■ **TEKS BACAAN**
--------------------------------
Tatkala
sudah tumbuh azzamku untuk menikah, aku mulai mencari-cari dengan siapa
aku hendak menikah. Beragam nama sudah muncul di benak, namun hatiku
tertambat dengan seorang akhwat aktivis dakwah.
Aku
mengenalnya karena ia satu kampus denganku. Kami sama-sama aktifis
kampus. Aku sendiri semasa kuliah aktif di KAMMI, LDK, dan juga internal
kampus seperti MASIKA ICMI. Adapun akhwat tersebut adalah partnerku di
LDK dan KAMMI.
Ketika
aku hendak menikah Alhamdulillah aku sudah berada di atas manhaj salaf,
adapun ia masih aktif di harokah. Akupun menuliskan surat untuknya by
email ttg keinginanku untuk menikah dengannya.
Tidak
berapa lama kemudian aku mendapatkan jawaban via email, bahwa ia
menghargai kecintaanku kepadanya dan ia menolak menikah denganku dengan
alasan beda wajihah dakwah. Terjadi reply email berulang kali dengannya
dan sembari aku meyakinkan bahwa manhaj salaf adalah manhaj yang terbaik
dan aku yakin ia bisa menerima manhaj salaf. Namun ia tetap tidak ingin
menikah dengan ikhwan Salafy. Ia melihat bahwa aku sudah berubah dan
aku bukanlah seperti yang dulu ia kenal.
Laa
ba’sa. Aku menghargai keputusannya karena toh aku yakin bahwa Allah
telah mentakdirkan jodoh untukku sesuai dengan kehendak-Nya [1].
--------------------------------
■ **CATATAN YANG DITAMPILKAN**
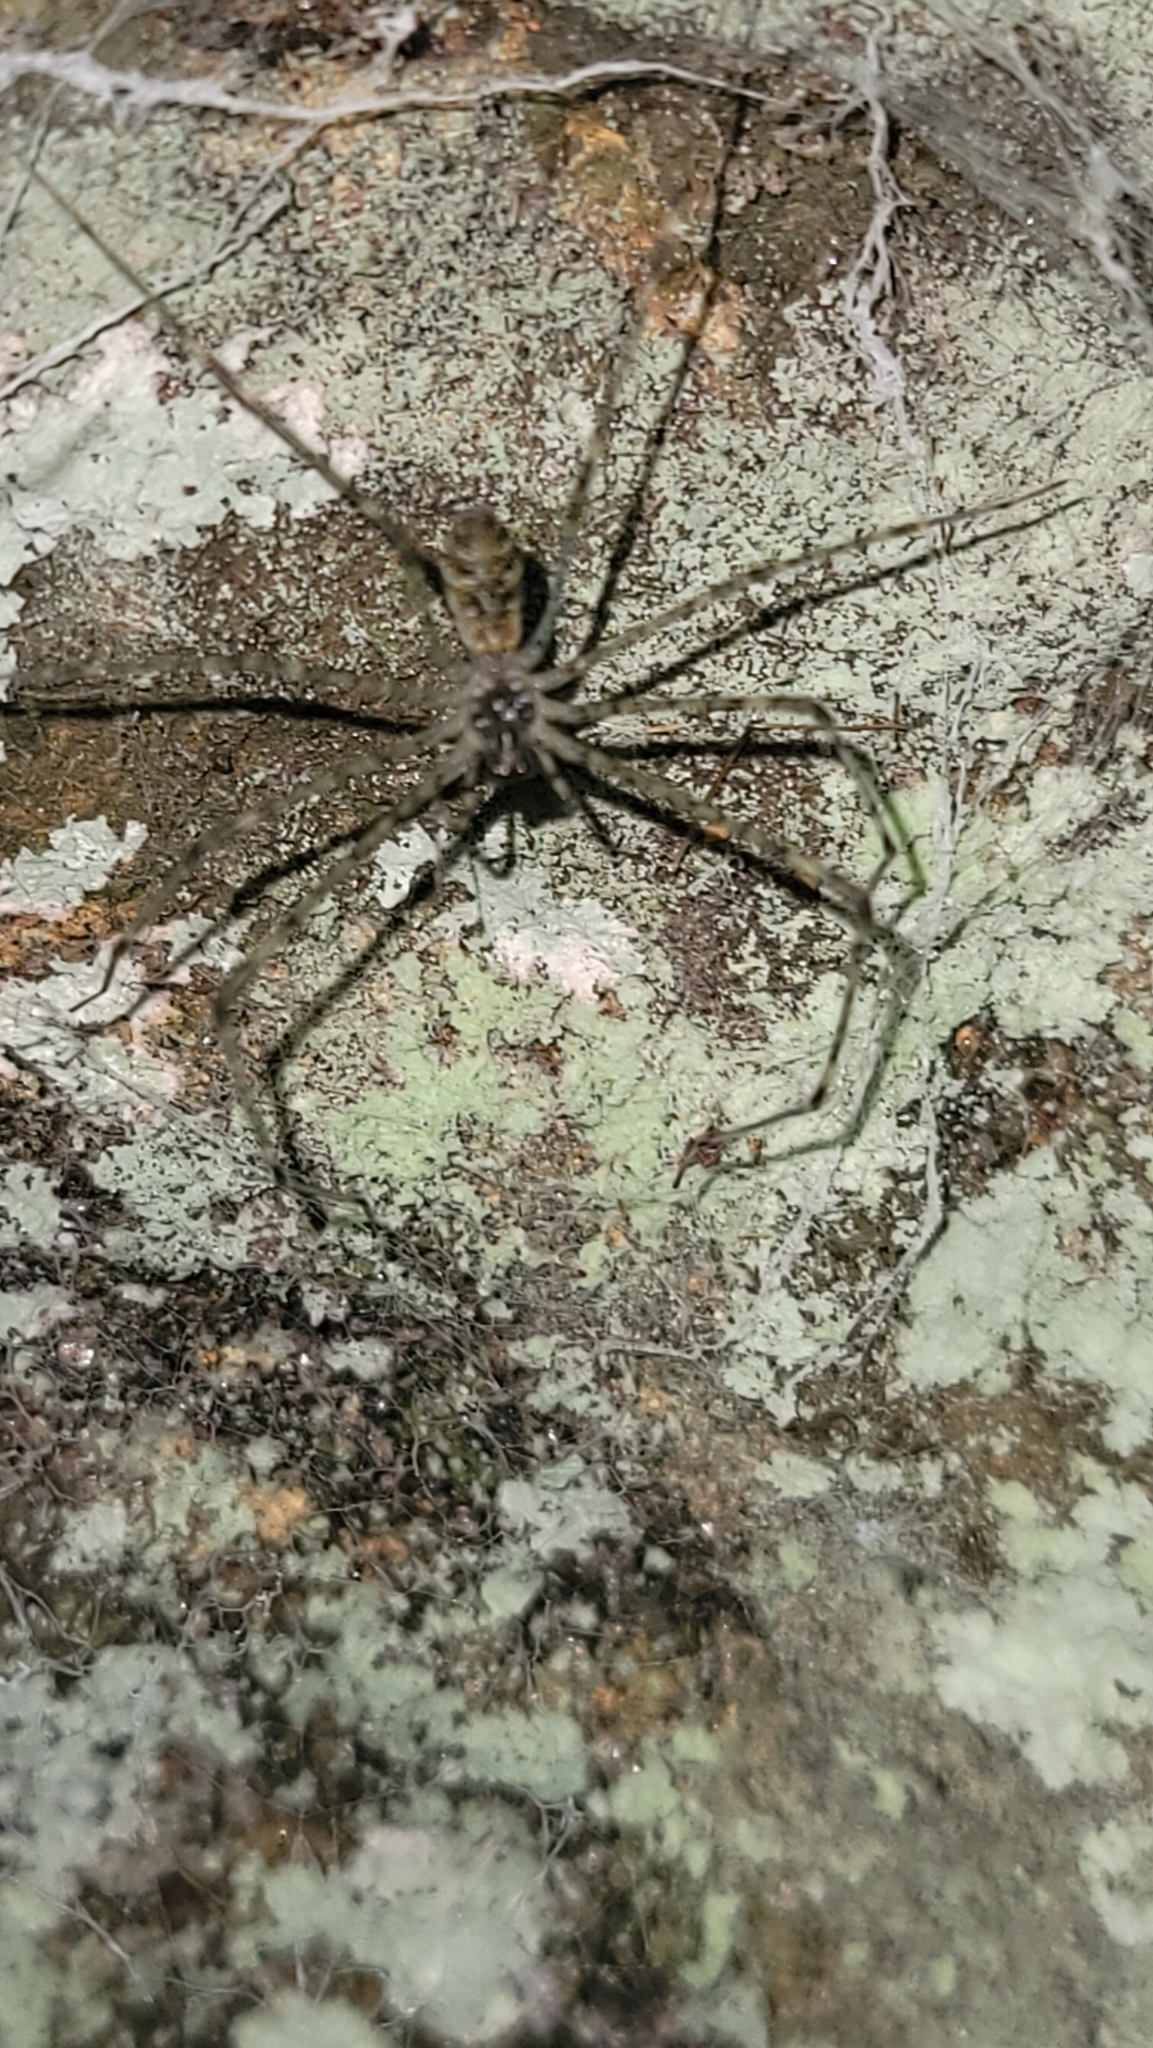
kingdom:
--------------------------------
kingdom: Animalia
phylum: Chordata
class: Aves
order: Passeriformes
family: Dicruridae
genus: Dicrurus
--------------------------------
■ **TUGAS A**
Apa alasan akhwat itu menolak menikah dengan penulis menurut teks bacaan?
■ **TUGAS B**
Tentukan apakah setiap pernyataan berikut sesuai dengan teks bacaan. Jawab ya atau tidak, lalu kutip kata-kata teks yang menjadi penentunya.
(i) Penulis dan akhwat itu berada di kampus yang sama.
(ii) Penulis menyampaikan keinginannya untuk menikah melalui surat yang diantar langsung.
(iii) Akhwat itu akhirnya bersedia menikah dengan ikhwan Salafy.

■ **JAWABAN LENGKAP A**
Alasannya adalah beda wajihah dakwah.

■ **JAWABAN LENGKAP B**
(i) Ya: "ia satu kampus denganku".
(ii) Tidak: "Akupun menuliskan surat untuknya by email".
(iii) Tidak: "Namun ia tetap tidak ingin menikah dengan ikhwan Salafy."